REQUIREMENT =>
List the lines of all the items below as a single numbered list, skipping any blank lines.

DATA PROVIDED =>
───

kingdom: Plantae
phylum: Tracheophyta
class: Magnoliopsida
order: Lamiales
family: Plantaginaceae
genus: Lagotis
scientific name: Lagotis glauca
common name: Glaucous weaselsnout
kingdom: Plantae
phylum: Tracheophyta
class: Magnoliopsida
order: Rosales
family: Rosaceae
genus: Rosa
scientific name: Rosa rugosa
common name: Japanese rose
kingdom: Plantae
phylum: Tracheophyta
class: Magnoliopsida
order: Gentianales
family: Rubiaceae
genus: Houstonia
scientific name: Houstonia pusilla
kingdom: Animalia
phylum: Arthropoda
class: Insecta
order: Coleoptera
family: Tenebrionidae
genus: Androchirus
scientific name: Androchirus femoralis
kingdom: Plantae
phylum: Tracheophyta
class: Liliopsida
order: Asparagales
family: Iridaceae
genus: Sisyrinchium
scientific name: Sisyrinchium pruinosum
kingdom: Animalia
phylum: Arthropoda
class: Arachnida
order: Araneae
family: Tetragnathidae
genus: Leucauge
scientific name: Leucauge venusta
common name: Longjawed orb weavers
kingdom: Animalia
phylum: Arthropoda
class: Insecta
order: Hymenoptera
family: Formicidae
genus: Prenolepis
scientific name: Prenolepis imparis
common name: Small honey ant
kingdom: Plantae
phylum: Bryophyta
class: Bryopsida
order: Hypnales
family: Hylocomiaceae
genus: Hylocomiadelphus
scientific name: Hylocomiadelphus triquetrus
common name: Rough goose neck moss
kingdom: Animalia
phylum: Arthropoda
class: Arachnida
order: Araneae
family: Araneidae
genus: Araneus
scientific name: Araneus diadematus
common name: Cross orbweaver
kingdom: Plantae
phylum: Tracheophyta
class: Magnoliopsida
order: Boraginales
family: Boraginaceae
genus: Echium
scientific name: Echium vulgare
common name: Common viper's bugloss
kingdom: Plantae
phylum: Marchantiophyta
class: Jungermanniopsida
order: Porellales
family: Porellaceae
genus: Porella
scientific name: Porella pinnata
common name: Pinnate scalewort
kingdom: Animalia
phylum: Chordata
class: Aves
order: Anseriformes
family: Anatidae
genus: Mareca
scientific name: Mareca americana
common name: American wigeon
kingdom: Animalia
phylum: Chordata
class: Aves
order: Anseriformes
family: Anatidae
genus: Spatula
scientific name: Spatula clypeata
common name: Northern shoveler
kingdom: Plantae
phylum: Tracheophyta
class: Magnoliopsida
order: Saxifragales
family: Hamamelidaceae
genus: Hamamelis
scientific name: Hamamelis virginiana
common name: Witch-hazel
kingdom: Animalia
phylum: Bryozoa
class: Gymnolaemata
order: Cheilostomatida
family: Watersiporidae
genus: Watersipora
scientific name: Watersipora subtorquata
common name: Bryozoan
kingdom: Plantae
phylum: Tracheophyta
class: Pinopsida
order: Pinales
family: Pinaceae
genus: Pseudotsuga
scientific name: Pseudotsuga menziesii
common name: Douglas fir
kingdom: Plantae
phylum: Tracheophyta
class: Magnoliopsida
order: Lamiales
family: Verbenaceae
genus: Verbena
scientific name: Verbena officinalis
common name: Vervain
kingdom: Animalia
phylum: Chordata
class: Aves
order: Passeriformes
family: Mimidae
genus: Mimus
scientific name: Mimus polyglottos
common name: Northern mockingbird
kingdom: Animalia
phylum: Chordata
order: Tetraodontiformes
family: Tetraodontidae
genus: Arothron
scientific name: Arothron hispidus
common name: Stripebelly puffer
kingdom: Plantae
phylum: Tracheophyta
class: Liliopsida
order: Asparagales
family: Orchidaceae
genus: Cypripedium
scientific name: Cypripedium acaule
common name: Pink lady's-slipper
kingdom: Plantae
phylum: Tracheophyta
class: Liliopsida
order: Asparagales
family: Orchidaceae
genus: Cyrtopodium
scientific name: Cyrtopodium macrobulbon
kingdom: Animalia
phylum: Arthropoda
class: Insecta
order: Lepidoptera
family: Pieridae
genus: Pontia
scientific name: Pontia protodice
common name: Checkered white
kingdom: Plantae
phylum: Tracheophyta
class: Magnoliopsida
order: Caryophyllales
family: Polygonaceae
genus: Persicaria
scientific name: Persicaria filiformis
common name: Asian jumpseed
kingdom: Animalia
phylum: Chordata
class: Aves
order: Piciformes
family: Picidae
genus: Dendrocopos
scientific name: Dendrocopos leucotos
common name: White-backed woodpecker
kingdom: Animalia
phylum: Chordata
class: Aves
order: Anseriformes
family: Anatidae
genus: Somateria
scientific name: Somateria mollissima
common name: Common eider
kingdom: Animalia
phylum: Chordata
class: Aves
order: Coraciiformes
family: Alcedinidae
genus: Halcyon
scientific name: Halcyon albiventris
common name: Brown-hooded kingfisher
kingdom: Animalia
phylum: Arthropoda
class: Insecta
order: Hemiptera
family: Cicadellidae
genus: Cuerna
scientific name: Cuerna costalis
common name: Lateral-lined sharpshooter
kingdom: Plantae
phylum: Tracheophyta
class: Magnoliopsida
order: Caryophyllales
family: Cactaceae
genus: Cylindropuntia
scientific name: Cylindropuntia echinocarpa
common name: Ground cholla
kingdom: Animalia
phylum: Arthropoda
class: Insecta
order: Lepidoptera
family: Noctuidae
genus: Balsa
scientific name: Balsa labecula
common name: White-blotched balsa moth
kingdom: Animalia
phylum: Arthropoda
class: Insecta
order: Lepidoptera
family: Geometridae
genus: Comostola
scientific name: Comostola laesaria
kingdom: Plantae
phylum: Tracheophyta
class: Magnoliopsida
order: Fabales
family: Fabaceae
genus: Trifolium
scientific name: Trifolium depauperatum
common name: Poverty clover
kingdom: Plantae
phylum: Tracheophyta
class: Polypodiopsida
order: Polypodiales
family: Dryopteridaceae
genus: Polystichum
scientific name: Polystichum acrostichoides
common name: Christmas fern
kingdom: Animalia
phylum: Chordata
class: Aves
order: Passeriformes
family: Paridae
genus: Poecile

───

COMPLETED EXERCISE =>
1. kingdom: Plantae
2. phylum: Tracheophyta
3. class: Magnoliopsida
4. order: Lamiales
5. family: Plantaginaceae
6. genus: Lagotis
7. scientific name: Lagotis glauca
8. common name: Glaucous weaselsnout
9. kingdom: Plantae
10. phylum: Tracheophyta
11. class: Magnoliopsida
12. order: Rosales
13. family: Rosaceae
14. genus: Rosa
15. scientific name: Rosa rugosa
16. common name: Japanese rose
17. kingdom: Plantae
18. phylum: Tracheophyta
19. class: Magnoliopsida
20. order: Gentianales
21. family: Rubiaceae
22. genus: Houstonia
23. scientific name: Houstonia pusilla
24. kingdom: Animalia
25. phylum: Arthropoda
26. class: Insecta
27. order: Coleoptera
28. family: Tenebrionidae
29. genus: Androchirus
30. scientific name: Androchirus femoralis
31. kingdom: Plantae
32. phylum: Tracheophyta
33. class: Liliopsida
34. order: Asparagales
35. family: Iridaceae
36. genus: Sisyrinchium
37. scientific name: Sisyrinchium pruinosum
38. kingdom: Animalia
39. phylum: Arthropoda
40. class: Arachnida
41. order: Araneae
42. family: Tetragnathidae
43. genus: Leucauge
44. scientific name: Leucauge venusta
45. common name: Longjawed orb weavers
46. kingdom: Animalia
47. phylum: Arthropoda
48. class: Insecta
49. order: Hymenoptera
50. family: Formicidae
51. genus: Prenolepis
52. scientific name: Prenolepis imparis
53. common name: Small honey ant
54. kingdom: Plantae
55. phylum: Bryophyta
56. class: Bryopsida
57. order: Hypnales
58. family: Hylocomiaceae
59. genus: Hylocomiadelphus
60. scientific name: Hylocomiadelphus triquetrus
61. common name: Rough goose neck moss
62. kingdom: Animalia
63. phylum: Arthropoda
64. class: Arachnida
65. order: Araneae
66. family: Araneidae
67. genus: Araneus
68. scientific name: Araneus diadematus
69. common name: Cross orbweaver
70. kingdom: Plantae
71. phylum: Tracheophyta
72. class: Magnoliopsida
73. order: Boraginales
74. family: Boraginaceae
75. genus: Echium
76. scientific name: Echium vulgare
77. common name: Common viper's bugloss
78. kingdom: Plantae
79. phylum: Marchantiophyta
80. class: Jungermanniopsida
81. order: Porellales
82. family: Porellaceae
83. genus: Porella
84. scientific name: Porella pinnata
85. common name: Pinnate scalewort
86. kingdom: Animalia
87. phylum: Chordata
88. class: Aves
89. order: Anseriformes
90. family: Anatidae
91. genus: Mareca
92. scientific name: Mareca americana
93. common name: American wigeon
94. kingdom: Animalia
95. phylum: Chordata
96. class: Aves
97. order: Anseriformes
98. family: Anatidae
99. genus: Spatula
100. scientific name: Spatula clypeata
101. common name: Northern shoveler
102. kingdom: Plantae
103. phylum: Tracheophyta
104. class: Magnoliopsida
105. order: Saxifragales
106. family: Hamamelidaceae
107. genus: Hamamelis
108. scientific name: Hamamelis virginiana
109. common name: Witch-hazel
110. kingdom: Animalia
111. phylum: Bryozoa
112. class: Gymnolaemata
113. order: Cheilostomatida
114. family: Watersiporidae
115. genus: Watersipora
116. scientific name: Watersipora subtorquata
117. common name: Bryozoan
118. kingdom: Plantae
119. phylum: Tracheophyta
120. class: Pinopsida
121. order: Pinales
122. family: Pinaceae
123. genus: Pseudotsuga
124. scientific name: Pseudotsuga menziesii
125. common name: Douglas fir
126. kingdom: Plantae
127. phylum: Tracheophyta
128. class: Magnoliopsida
129. order: Lamiales
130. family: Verbenaceae
131. genus: Verbena
132. scientific name: Verbena officinalis
133. common name: Vervain
134. kingdom: Animalia
135. phylum: Chordata
136. class: Aves
137. order: Passeriformes
138. family: Mimidae
139. genus: Mimus
140. scientific name: Mimus polyglottos
141. common name: Northern mockingbird
142. kingdom: Animalia
143. phylum: Chordata
144. order: Tetraodontiformes
145. family: Tetraodontidae
146. genus: Arothron
147. scientific name: Arothron hispidus
148. common name: Stripebelly puffer
149. kingdom: Plantae
150. phylum: Tracheophyta
151. class: Liliopsida
152. order: Asparagales
153. family: Orchidaceae
154. genus: Cypripedium
155. scientific name: Cypripedium acaule
156. common name: Pink lady's-slipper
157. kingdom: Plantae
158. phylum: Tracheophyta
159. class: Liliopsida
160. order: Asparagales
161. family: Orchidaceae
162. genus: Cyrtopodium
163. scientific name: Cyrtopodium macrobulbon
164. kingdom: Animalia
165. phylum: Arthropoda
166. class: Insecta
167. order: Lepidoptera
168. family: Pieridae
169. genus: Pontia
170. scientific name: Pontia protodice
171. common name: Checkered white
172. kingdom: Plantae
173. phylum: Tracheophyta
174. class: Magnoliopsida
175. order: Caryophyllales
176. family: Polygonaceae
177. genus: Persicaria
178. scientific name: Persicaria filiformis
179. common name: Asian jumpseed
180. kingdom: Animalia
181. phylum: Chordata
182. class: Aves
183. order: Piciformes
184. family: Picidae
185. genus: Dendrocopos
186. scientific name: Dendrocopos leucotos
187. common name: White-backed woodpecker
188. kingdom: Animalia
189. phylum: Chordata
190. class: Aves
191. order: Anseriformes
192. family: Anatidae
193. genus: Somateria
194. scientific name: Somateria mollissima
195. common name: Common eider
196. kingdom: Animalia
197. phylum: Chordata
198. class: Aves
199. order: Coraciiformes
200. family: Alcedinidae
201. genus: Halcyon
202. scientific name: Halcyon albiventris
203. common name: Brown-hooded kingfisher
204. kingdom: Animalia
205. phylum: Arthropoda
206. class: Insecta
207. order: Hemiptera
208. family: Cicadellidae
209. genus: Cuerna
210. scientific name: Cuerna costalis
211. common name: Lateral-lined sharpshooter
212. kingdom: Plantae
213. phylum: Tracheophyta
214. class: Magnoliopsida
215. order: Caryophyllales
216. family: Cactaceae
217. genus: Cylindropuntia
218. scientific name: Cylindropuntia echinocarpa
219. common name: Ground cholla
220. kingdom: Animalia
221. phylum: Arthropoda
222. class: Insecta
223. order: Lepidoptera
224. family: Noctuidae
225. genus: Balsa
226. scientific name: Balsa labecula
227. common name: White-blotched balsa moth
228. kingdom: Animalia
229. phylum: Arthropoda
230. class: Insecta
231. order: Lepidoptera
232. family: Geometridae
233. genus: Comostola
234. scientific name: Comostola laesaria
235. kingdom: Plantae
236. phylum: Tracheophyta
237. class: Magnoliopsida
238. order: Fabales
239. family: Fabaceae
240. genus: Trifolium
241. scientific name: Trifolium depauperatum
242. common name: Poverty clover
243. kingdom: Plantae
244. phylum: Tracheophyta
245. class: Polypodiopsida
246. order: Polypodiales
247. family: Dryopteridaceae
248. genus: Polystichum
249. scientific name: Polystichum acrostichoides
250. common name: Christmas fern
251. kingdom: Animalia
252. phylum: Chordata
253. class: Aves
254. order: Passeriformes
255. family: Paridae
256. genus: Poecile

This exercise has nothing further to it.